- [Available data]:
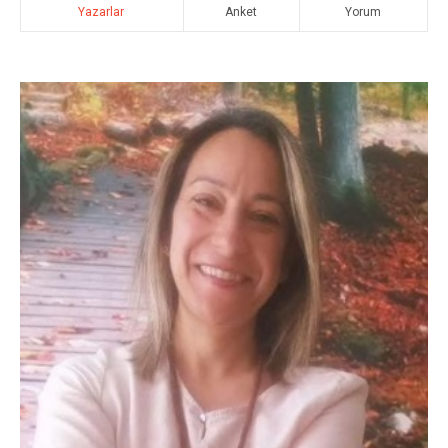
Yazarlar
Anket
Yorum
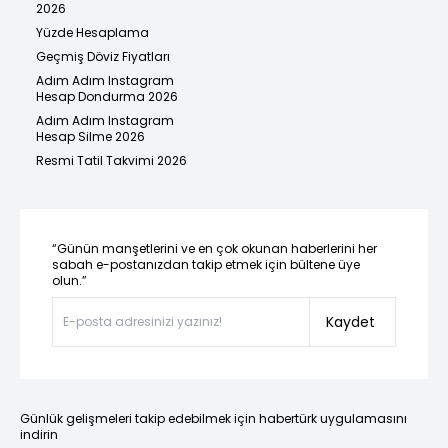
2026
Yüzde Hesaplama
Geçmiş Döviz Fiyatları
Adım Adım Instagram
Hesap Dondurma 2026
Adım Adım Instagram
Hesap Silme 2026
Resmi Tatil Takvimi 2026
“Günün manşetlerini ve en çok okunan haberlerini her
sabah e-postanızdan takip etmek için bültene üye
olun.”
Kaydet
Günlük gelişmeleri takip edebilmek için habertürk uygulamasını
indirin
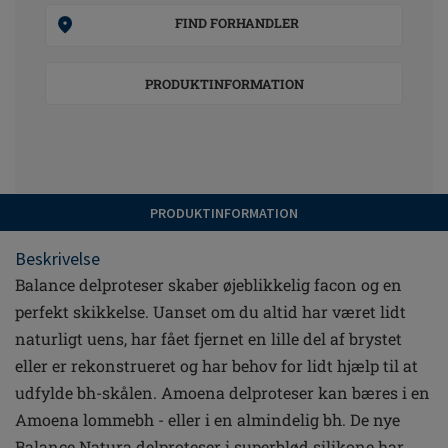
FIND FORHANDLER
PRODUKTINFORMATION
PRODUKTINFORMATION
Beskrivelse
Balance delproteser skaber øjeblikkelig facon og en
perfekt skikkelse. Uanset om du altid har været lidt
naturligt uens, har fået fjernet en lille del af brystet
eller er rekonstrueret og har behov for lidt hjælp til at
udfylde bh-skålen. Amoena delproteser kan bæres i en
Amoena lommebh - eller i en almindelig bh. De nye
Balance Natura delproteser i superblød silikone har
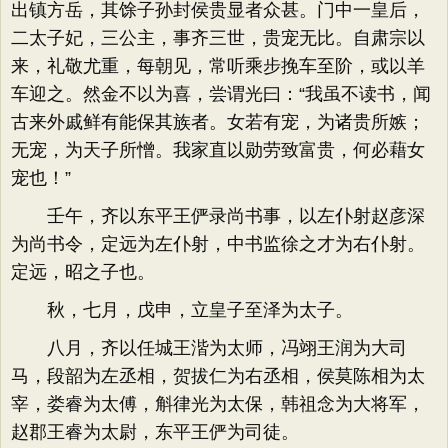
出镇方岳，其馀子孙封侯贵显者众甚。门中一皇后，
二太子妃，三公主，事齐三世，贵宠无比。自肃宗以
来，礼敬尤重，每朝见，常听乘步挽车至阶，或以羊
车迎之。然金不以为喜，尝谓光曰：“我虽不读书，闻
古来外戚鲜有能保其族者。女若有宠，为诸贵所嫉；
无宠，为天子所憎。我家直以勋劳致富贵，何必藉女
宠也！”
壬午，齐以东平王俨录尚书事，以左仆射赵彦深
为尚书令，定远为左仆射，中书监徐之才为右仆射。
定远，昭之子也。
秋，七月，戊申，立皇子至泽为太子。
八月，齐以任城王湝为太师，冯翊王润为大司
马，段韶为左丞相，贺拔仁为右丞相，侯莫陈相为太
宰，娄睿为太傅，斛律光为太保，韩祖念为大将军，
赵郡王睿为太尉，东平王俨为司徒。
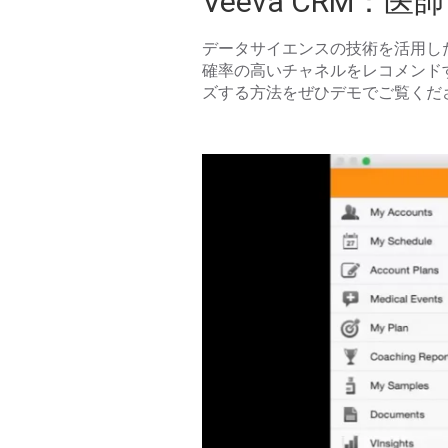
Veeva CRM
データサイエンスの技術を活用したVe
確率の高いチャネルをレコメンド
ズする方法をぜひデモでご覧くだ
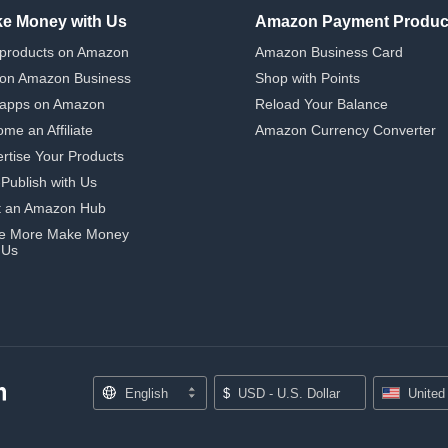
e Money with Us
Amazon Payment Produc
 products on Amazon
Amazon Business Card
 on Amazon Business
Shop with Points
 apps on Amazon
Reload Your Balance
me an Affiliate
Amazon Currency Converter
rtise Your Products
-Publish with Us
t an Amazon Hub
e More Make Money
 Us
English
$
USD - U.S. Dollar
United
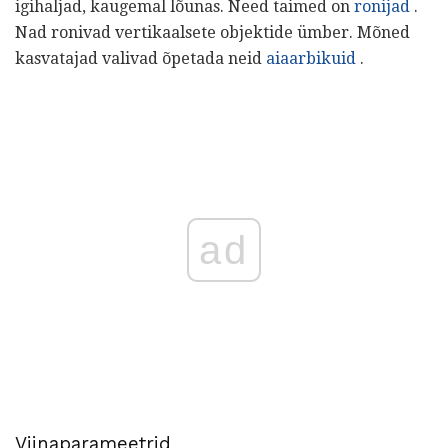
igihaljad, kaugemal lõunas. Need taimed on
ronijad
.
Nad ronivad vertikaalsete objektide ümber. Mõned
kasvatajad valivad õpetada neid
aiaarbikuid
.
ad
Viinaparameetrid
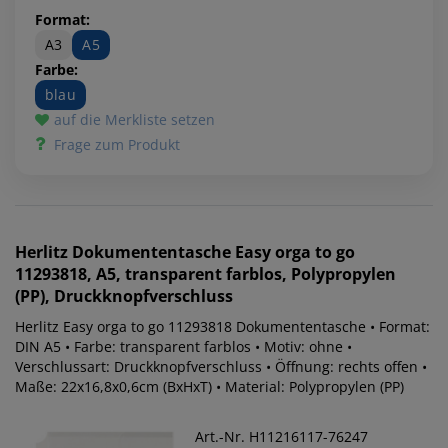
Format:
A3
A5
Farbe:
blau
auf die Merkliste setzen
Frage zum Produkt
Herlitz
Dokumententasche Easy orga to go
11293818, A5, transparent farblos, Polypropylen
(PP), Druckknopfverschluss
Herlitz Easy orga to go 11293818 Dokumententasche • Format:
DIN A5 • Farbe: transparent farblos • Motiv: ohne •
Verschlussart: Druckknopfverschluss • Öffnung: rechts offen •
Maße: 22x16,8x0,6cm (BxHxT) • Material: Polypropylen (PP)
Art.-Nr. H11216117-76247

- [Aim of the exercise]:
Bring together every line in the entries that holds the string "transparent".

- [Written answer]:
11293818, A5, transparent farblos, Polypropylen
DIN A5 • Farbe: transparent farblos • Motiv: ohne •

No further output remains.